In his brief on appeal, High emphasizes that he has sued Karbhari, Cawthon, and Kerley in their individual capacities as well as their official capacities. To have standing to proceed against these defendants individually, High was required to allege facts tending to establish that his injuries are fairly traceable to misconduct engaged in by these specific defendants. See NiGen Biotech, 804 F.3d at 396; see also Lujan v. Defenders of Wildlife, 504 U.S. 555, 560-61 (1992). High's pleadings do not mention either Cawthon or Kerley by name, so he has failed to adequately plead that he has standing to sue these individuals. In addition, the only specific allegation High directs at Karbhari is that Karbhari "assigned the investigation of [High's] complaint to the Director of [Legal Affairs]." High does not explain how this act is "fairly traceable" to any of his alleged injuries. Instead, the attachment to his complaint makes clear that the existence of the injuries he complains of "depends on the decisions of third parties not before the court," such as his professors and other university employees. Little, 575 F.3d at 540. Accordingly, the district court did not err in finding that High "fail[ed] to allege any facts tending to demonstrate that he has standing to sue" Karbhari, Cawthon, and Kerley individually. High's claims against the defendants in their individual capacities were properly dismissed.

B.

High has also sued Karbhari, Cawthon, and Kerley in their official capacities as representatives of UT Arlington. Because UT Arlington is a state university, High's suit is thus treated as a suit against the State of Texas and is therefore subject to the bar of state sovereign immunity. See Nelson v. Univ. of Tex. at Dallas, 535 F.3d 318, 320 (5th Cir. 2008). "Federal courts are without jurisdiction over suits against a state, a state agency, or a state official in his official capacity unless that state has waived its sovereign immunity or Congress has clearly abrogated it." NiGen Biotech, 804 F.3d at 393-94 (quoting Moore v. La. Bd. of Elementary & Secondary Educ., 743 F.3d 959, 963 (5th Cir. 2014)); see also U.S. Const. amend.
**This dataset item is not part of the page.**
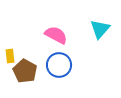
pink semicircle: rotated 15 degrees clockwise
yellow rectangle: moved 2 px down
XI.

In his pleadings, High attempts to state claims under an array of federal and state statutes and constitutional provisions, including the Fourth and Fourteenth Amendments to the U.S. Constitution, the Americans with Disabilities Act, the Family Educational Rights and Privacy Act, 42 U.S.C. § 1985, the Texas Education Code, and the Texas Penal Code. As the district court explained, High fails to plead facts indicating that his claims are not barred by sovereign immunity: he does not assert that the State of Texas has waived immunity from liability, nor does he state that Congress has expressly abrogated it. See NiGen Biotech, 804 F.3d at 393-94. Accordingly, High's claims are barred by sovereign immunity.

C.

To the extent High has alleged other claims not disposed of by our conclusions above, we agree that they are inadequately pleaded for the reasons set out by the district court. High has not pleaded any set of facts that would plausibly entitle him to relief or "allow[] the court to draw the reasonable inference that the defendant[s are] liable for the misconduct alleged." See Iqbal, 556 U.S. at 678. Thus, the district court did not err in dismissing High's claims under Rule 12(b)(6).

IV.

For the reasons described, we AFFIRM the district court's judgment of dismissal.